COLUMBUS (WCMH) – The Community Refugee and Immigration Services in Columbus has resettled more than 800 people, all of them highly vetted before arriving in Ohio.

The director says President Trump’s new travel ban will have long-term effects on legal refugees.

Mustafa Muhammed is an engineer working here in Central Ohio. It took years of background checks overseas before he was allowed into America.

“My self, it has taken me like five years, and my parents, it has taken more than five years, and they are still there,” Muhammed said.

Muhammed’s family members are Iraqi Kurds stuck in Egypt, who Muhammed said can’t go back and can’t go forward.

“It is really hard because I don’t know if I am going to see them again or not,” he said. “It is really hard, because me and my parents, all my life we have lived together.”

Angie Plummer, the executive director of CRIS says a travel ban punishes all legal refugees, like Muhammed.

“I think one of the most misleading aspects of the ban is this notion [that] with the ban, it is a temporary pause,” she said.

Plummer said overseas vetting goes through time-sensitive steps.

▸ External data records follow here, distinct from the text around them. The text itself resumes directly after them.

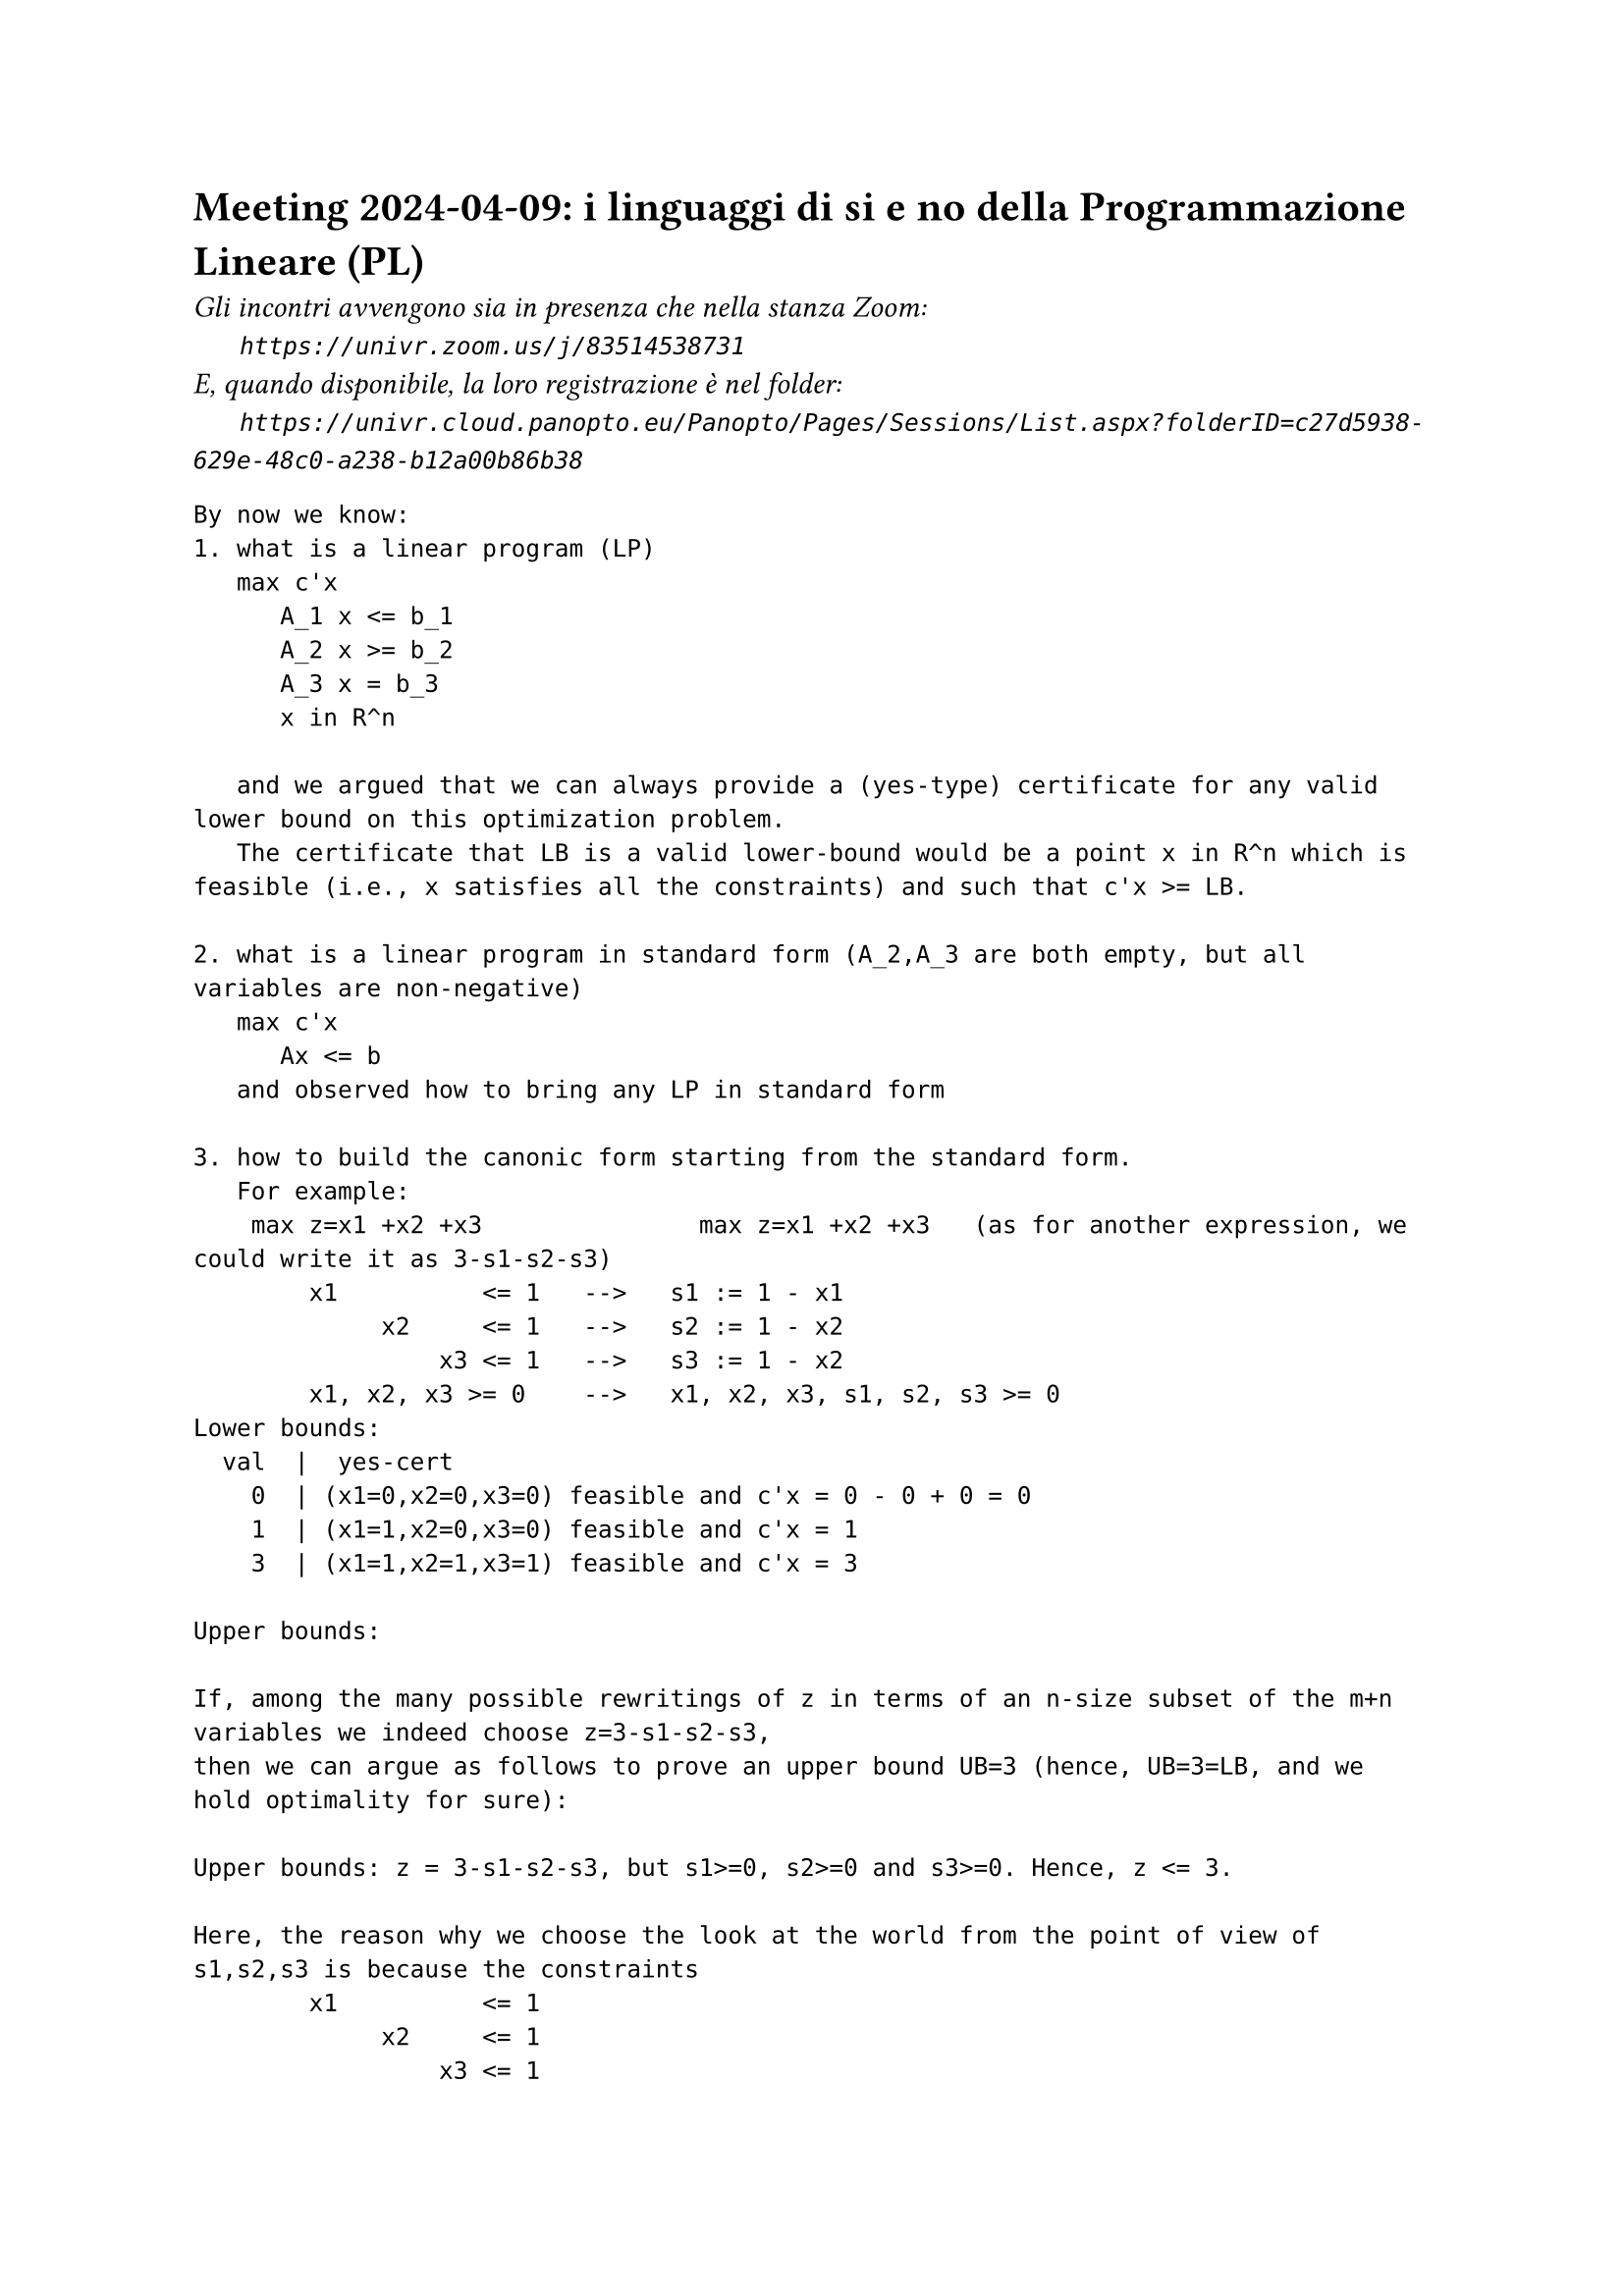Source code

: = Meeting 2024-04-09: i linguaggi di si e no della Programmazione Lineare (PL)
#text(style:"italic", size:11pt, [Gli incontri avvengono sia in presenza che nella stanza Zoom:\
#h(6mm) `https://univr.zoom.us/j/83514538731`\
E, quando disponibile, la loro registrazione è nel folder:\
#h(6mm) `https://univr.cloud.panopto.eu/Panopto/Pages/Sessions/List.aspx?folderID=c27d5938-629e-48c0-a238-b12a00b86b38`\
])


```
By now we know:
1. what is a linear program (LP)
   max c'x
      A_1 x <= b_1
      A_2 x >= b_2
      A_3 x = b_3
      x in R^n
   
   and we argued that we can always provide a (yes-type) certificate for any valid lower bound on this optimization problem.
   The certificate that LB is a valid lower-bound would be a point x in R^n which is feasible (i.e., x satisfies all the constraints) and such that c'x >= LB.
   
2. what is a linear program in standard form (A_2,A_3 are both empty, but all variables are non-negative)
   max c'x
      Ax <= b
   and observed how to bring any LP in standard form

3. how to build the canonic form starting from the standard form.  
   For example:
    max z=x1 +x2 +x3               max z=x1 +x2 +x3   (as for another expression, we could write it as 3-s1-s2-s3)
        x1          <= 1   -->   s1 := 1 - x1
             x2     <= 1   -->   s2 := 1 - x2
                 x3 <= 1   -->   s3 := 1 - x2
        x1, x2, x3 >= 0    -->   x1, x2, x3, s1, s2, s3 >= 0
Lower bounds:
  val  |  yes-cert
    0  | (x1=0,x2=0,x3=0) feasible and c'x = 0 - 0 + 0 = 0
    1  | (x1=1,x2=0,x3=0) feasible and c'x = 1
    3  | (x1=1,x2=1,x3=1) feasible and c'x = 3

Upper bounds:

If, among the many possible rewritings of z in terms of an n-size subset of the m+n variables we indeed choose z=3-s1-s2-s3,
then we can argue as follows to prove an upper bound UB=3 (hence, UB=3=LB, and we hold optimality for sure):

Upper bounds: z = 3-s1-s2-s3, but s1>=0, s2>=0 and s3>=0. Hence, z <= 3.

Here, the reason why we choose the look at the world from the point of view of s1,s2,s3 is because the constraints 
        x1          <= 1
             x2     <= 1
                 x3 <= 1

are all three tight at the optimum solution x=(1,1,1), which meant that s1,s2,s3=0 and we do not want to move away from that point.

Good Conjecture: this always works out.

As often the case with good conjectures, it will be like a self-fullfilling phorphecy that auto-realizes and, in the process, delivers an algorithm for solving the problem.

Here are how things work out (we do it together, and both discover and practice with the simplex algorithm):

max 4x1 + x2 + 3x3                    ? what is this guy?
     x1 + 4x2 ≤ 1                       well, it is a mathematical programming problem because if follws the template:
    3x1 − x2 + x3 ≤ 3                          max f(x) with x in X
     x1, x2, x3 ≥ 0                   ? can we be a little more specific ? Yes, it is an LP!
                                      ? can we be a little more specific ? Yes, it is an LP in standard form!
                                      ? can we be a little more specific ? Yes, it is an LP in standard form with feasible origin! (i.e., x=0 is feasible).
				      Note: an LP in standard form is with feasible origin iff b >= 0
				      
    max z =  4x1 + x2 + 3x3
    w1 = 1 - x1 - 4x2
    w2 = 3 - 3x1 +  x2 - x3
    x1, x2, x3, w1, w2 ≥ 0

    basic solution x1=0, x2=0, x3=0 (hence w1,w2=1,3) is feasible if all the known terms (the b vector of problem in standard form max {c'x: Ax <= b, x >= 0}) are non negative, hence it certifies that the optimal objective function value is at least 0.    
    
    The tight contraints for this basic solution are x1>=0, x2>=0, x3>=0.
    Can we obtain a certificate of optimality combining these constraints or can we build a new basic feasible solution with better objective function value?
         
    Yes, since x3 appears with coefficient 3 > 0 in the current objective function expression, then we have good reasons to lift it away from its current value of 0. The more we push it, the more we gain.
    However, there will be of course a limit: the only problem is that we loose feasibility. The only way we might loose feasibility is beacause a basic variable gets negative. We stop at the first variable becomeing 0. In this way, not only we expolit till the vary end the direction of improvement that we have found, but we also get a new tight contraints (the non-negative contraint of x3 will not be tight any longer) as needeed to express a NO-certificate.
        
Now we want to produce the next step rewriting, where the non-basic variable are x1,x2,w2 and w1, x3 are the basic one.
The procedure for obtaining this rewriting is called pivoting.

    max z = 4x1 + x2 + 3x3
    w1 = 1 - x1 - 4x2
    w2 = 3 - 3x1 +  x2 - x3
    x1, x2, x3, w1, w2 ≥ 0

The pivot equation is:
    w2 = 3 - 3x1 +  x2 - x3

It has only one dirty (i.e., non-zero) variable non only before the intended pivoting but also after it (after we move to the next feasible vertex of the polyhedron of the feasible solutions).

We need to rewrite it so that only the clean variables are on the right.

       ___ (dirty)
     /
    x3 = 3 - 3x1 +  x2 - w2  (it defines the now dirty variable x3 only in terms of clean variables)

Now, the techinque for rewriting the others is substitution:
                         ___ (dirty)
                        /
    max z = 4x1 + x2 + 3x3 = 4x1 + x2 + 3(3 -3x1 +  x2 -w2)
          = 9 +[4 +3(-3)]x1 +[1 +3(1)]x2 +[0 +3(-1)]w2
	  = 9 -5x1 +4x2 -3w2
    w1 = 1 - x1 - 4x2 = 1 - x1 -4x2 this is already clean by itself
    w2 = 3 - 3x1 +  x2 - x3

So, the new dictionary is:
    max z = 9 -5x1 +4x2 -3w2
       w1 = 1 - x1 -4x2
       x3 = 3 -3x1 + x2 - w2

What is the basic solution associated to this dictionary?
  non-basic variables = x1, x2, w2
  basic variables = w1, x3
  (x1,x2,x3,w1,w2,z)=(0,0,3,1,0,9)

are we at the optimum?
no, because the coefficient of x2 in the objective function is +4>0.

entering variable: x2
pivot row:
w1 = 1 - x1 -4x2   (the leaving variable is w1)

x2 = 1/4 - 1/4x1 -1/4w1  (inverted pivoting row)


So, the new dictionary is:
    max z = 9 -5x1 +4(1/4 - 1/4x1 -1/4w1) -3w2 = 10 -6x1 -w1 -3w2
       x2 = 1/4 - 1/4x1 -1/4w1
       x3 = 3 -3x1 + (1/4 - 1/4x1 -1/4w1) - w2 = 13/4 -13/4x1 -1/4w1 -w2

That is:

    max z =   10   -6 x1    -w1  -3w2
       x2 =  1/4 - 1/4x1 -1/4w1
       x3 = 13/4 -13/4x1 -1/4w1   -w2



What is the basic solution associated to this dictionary?
  non-basic variables = x1, w1, w2
  basic variables = x2, x3
  (x1,x2,x3,w1,w2,z)=(0,1/4,13/4,0,0,10)

are we at the optimum?
yes, because no coefficient it the new expression of the objective function is positive.

Let's build an explicit certificate of optimality (in terms of the original writing)

Use just the coefficient in the last objective function expression (the reduced costs):

-6 for x1
-1 for w1
-3 for w2

and use them as follows:

max 4x1 + x2 + 3x3
     x1 + 4x2     ≤ 1 (1)
    3x1 − x2 + x3 ≤ 3 (3)
___________________________
   10x1 +1x2 + 3x3 ≤ 10

z = 4x1 + x2 + 3x3 <= (since  x1, x2, x3 ≥ 0) <= 10x1 +1x2 + 3x3  ≤ 10

or, you could use also the non-negativity of x1 (with multiplier -6)

      x1 + 4x2     ≤ 1  (* 1)
     3x1 − x2 + x3 ≤ 3  (* 3)
     x1            >= 0 (* -6)
___________________________
 z= 4x1 +1x2 + 3x3 ≤ 10


Another example:
max 5x1 + 4x2 + 3x3
    2x1 + 3x2 + x3 ≤ 5
    4x1 + x2 + 2x3 ≤ 11
    3x1 + 4x2 + 2x3 ≤ 8
    x1, x2, x3 ≥ 0


```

“It grinds that machinery to a halt,” she explained. “All those security clearances expire, the medical checks expire, and to get things going again, we are looking at a year to get things going again.”

The new travel ban also caps the number of refugees who may be admitted each year at 50,000 – down from 110,000 under former President Barack Obama.

“I have many families we work with that we filed applications with tree and four years ago who have been waiting,” Plummer said. “[They have] done DNA testing for their families, the family members have had all this screening done and they are going to get stuck.”

The ban would also require the federal government to start collecting news stories on immigrants who commit crimes to justify why the travel ban is needed.